Microscopic structure of theSiO2/Si interface

Abstract

The bonding of Si atoms at the ${\mathrm{SiO}}_2$/Si interface is determined via high-resolution core-level spectroscopy with use of synchrotron radiation. All four oxidation states of Si are resolved, and their distribution is measured for Si(100) and Si(111) substrates. For oxides grown in pure ${\mathrm{O}}_2$, the density of Si atoms in intermediate oxidation states is (1.5±0.5)×${10}^{15}$ ${\mathrm{cm}}^{\mathrm{-}2}$. This value is obtained by measuring the core-level intensity, the escape depth in Si and ${\mathrm{SiO}}_2$, and the relative Si 2p photoionization cross section for different oxidation states.
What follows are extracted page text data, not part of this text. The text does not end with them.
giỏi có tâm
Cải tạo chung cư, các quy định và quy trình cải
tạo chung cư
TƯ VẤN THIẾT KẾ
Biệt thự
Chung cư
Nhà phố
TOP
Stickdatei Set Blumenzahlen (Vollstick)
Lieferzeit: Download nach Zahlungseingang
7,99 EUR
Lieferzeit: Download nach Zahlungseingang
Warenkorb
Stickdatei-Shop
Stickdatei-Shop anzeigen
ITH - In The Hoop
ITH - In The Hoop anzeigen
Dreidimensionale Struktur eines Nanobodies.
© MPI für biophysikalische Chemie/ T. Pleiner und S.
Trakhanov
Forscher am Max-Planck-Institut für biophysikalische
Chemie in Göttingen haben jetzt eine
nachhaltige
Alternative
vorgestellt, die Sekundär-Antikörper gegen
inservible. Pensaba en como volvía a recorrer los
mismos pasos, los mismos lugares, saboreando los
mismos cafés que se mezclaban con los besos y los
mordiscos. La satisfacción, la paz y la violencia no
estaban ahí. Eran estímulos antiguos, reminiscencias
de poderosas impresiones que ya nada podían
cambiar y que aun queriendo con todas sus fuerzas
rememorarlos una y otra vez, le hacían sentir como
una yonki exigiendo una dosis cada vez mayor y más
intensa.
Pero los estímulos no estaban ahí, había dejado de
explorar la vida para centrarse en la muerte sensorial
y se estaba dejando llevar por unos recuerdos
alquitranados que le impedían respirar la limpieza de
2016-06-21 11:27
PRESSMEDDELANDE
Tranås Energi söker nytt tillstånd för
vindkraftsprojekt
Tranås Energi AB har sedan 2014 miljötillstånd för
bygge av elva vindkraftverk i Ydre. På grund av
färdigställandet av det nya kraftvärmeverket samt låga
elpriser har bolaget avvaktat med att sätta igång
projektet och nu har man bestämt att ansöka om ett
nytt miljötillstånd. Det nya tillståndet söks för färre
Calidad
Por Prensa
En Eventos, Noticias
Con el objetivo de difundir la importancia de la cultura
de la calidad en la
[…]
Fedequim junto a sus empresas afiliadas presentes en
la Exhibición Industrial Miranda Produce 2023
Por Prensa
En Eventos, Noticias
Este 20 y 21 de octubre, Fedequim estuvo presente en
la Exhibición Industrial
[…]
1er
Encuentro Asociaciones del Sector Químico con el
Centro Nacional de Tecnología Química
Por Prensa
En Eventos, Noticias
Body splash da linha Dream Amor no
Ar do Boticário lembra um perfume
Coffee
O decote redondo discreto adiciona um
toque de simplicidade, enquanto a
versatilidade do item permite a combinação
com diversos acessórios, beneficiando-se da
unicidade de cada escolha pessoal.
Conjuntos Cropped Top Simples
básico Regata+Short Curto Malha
From the density and distribution of intermediate-oxidation states, models of the interface structure are obtained. The interface is not abrupt, as evidenced by the high density of intermediate-oxidation states (about two monolayers of Si) and by their nonideal distribution. The finite width of the interface is explained by the bond-density mismatch between ${\mathrm{SiO}}_2$ and Si. The electrical properties of the interface (band lineup, Fermi, and vacuum level) are determined. Annealing in ${\mathrm{H}}_2$ is found to influence the electrical parameters by removing the $P_b$ centers that pin the Fermi level. The distribution of oxidation states is not affected.